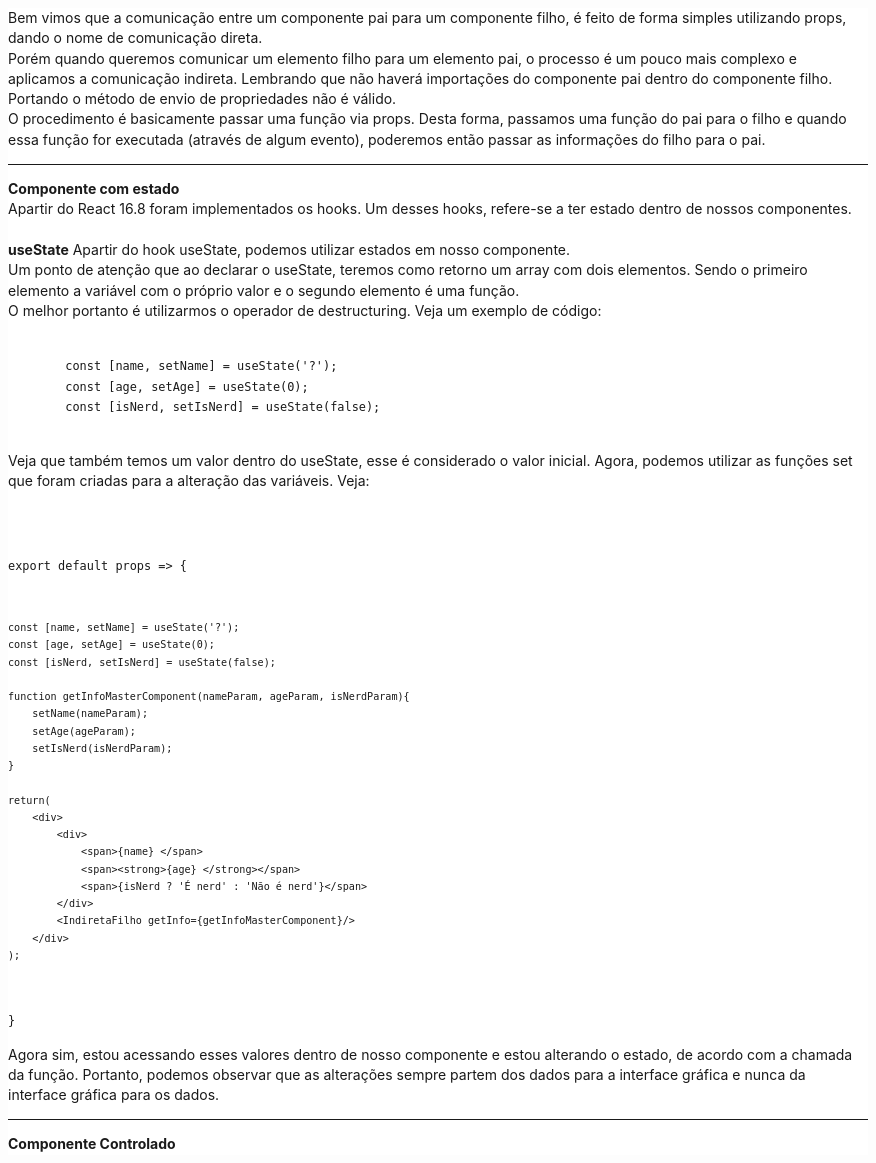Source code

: Bem vimos que a comunicação entre um componente pai para um componente filho,
é feito de forma simples utilizando props, dando o nome de comunicação direta.
<br/>
Porém quando queremos comunicar um elemento filho para um elemento pai, o processo
é um pouco mais complexo e aplicamos a comunicação indireta. Lembrando
que não haverá importações do componente pai dentro do componente filho.
Portando o método de envio de propriedades não é válido.
<br/>
O procedimento é basicamente passar uma função via props. Desta forma, passamos
uma função do pai para o filho e quando essa função for executada (através de algum evento),
poderemos então passar as informações do filho para o pai.
<hr/>
<strong>Componente com estado</strong>
<br/>
Apartir do React 16.8 foram implementados os hooks. Um desses hooks,
refere-se a ter estado dentro de nossos componentes.
<br/><br/><strong>useState</strong>
Apartir do hook useState, podemos utilizar estados em nosso componente.
<br/>
Um ponto de atenção que ao declarar o useState, teremos como retorno um array com dois elementos.
Sendo o primeiro elemento a variável com o próprio valor e o segundo elemento é uma função.<br/>
O melhor portanto é utilizarmos o operador de destructuring. Veja um exemplo de código:
<pre>
<code>
        const [name, setName] = useState('?');
        const [age, setAge] = useState(0);
        const [isNerd, setIsNerd] = useState(false);
</code>
</pre>
Veja que também temos um valor dentro do useState, esse é considerado o valor inicial.
Agora, podemos utilizar as funções set que foram criadas para a alteração das variáveis.
Veja:
<pre>
<code>

export default props => {

    const [name, setName] = useState('?');
    const [age, setAge] = useState(0);
    const [isNerd, setIsNerd] = useState(false);
    
    function getInfoMasterComponent(nameParam, ageParam, isNerdParam){
        setName(nameParam);
        setAge(ageParam);
        setIsNerd(isNerdParam);
    }
    
    return(
        <div>
            <div>
                <span>{name} </span>
                <span><strong>{age} </strong></span>
                <span>{isNerd ? 'É nerd' : 'Não é nerd'}</span>
            </div>
            <IndiretaFilho getInfo={getInfoMasterComponent}/>
        </div>
    );
}
</code>
</pre>
Agora sim, estou acessando esses valores dentro de nosso componente e estou alterando o estado,
de acordo com a chamada da função. Portanto, podemos observar que as alterações sempre partem
dos dados para a interface gráfica e nunca da interface gráfica para os dados.
<hr/>
<strong>Componente Controlado</strong>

——————

ACTIVITY:
How many lines of the entries above contain the word "props"? Reply with the number alone.

ANSWER SPACE:
3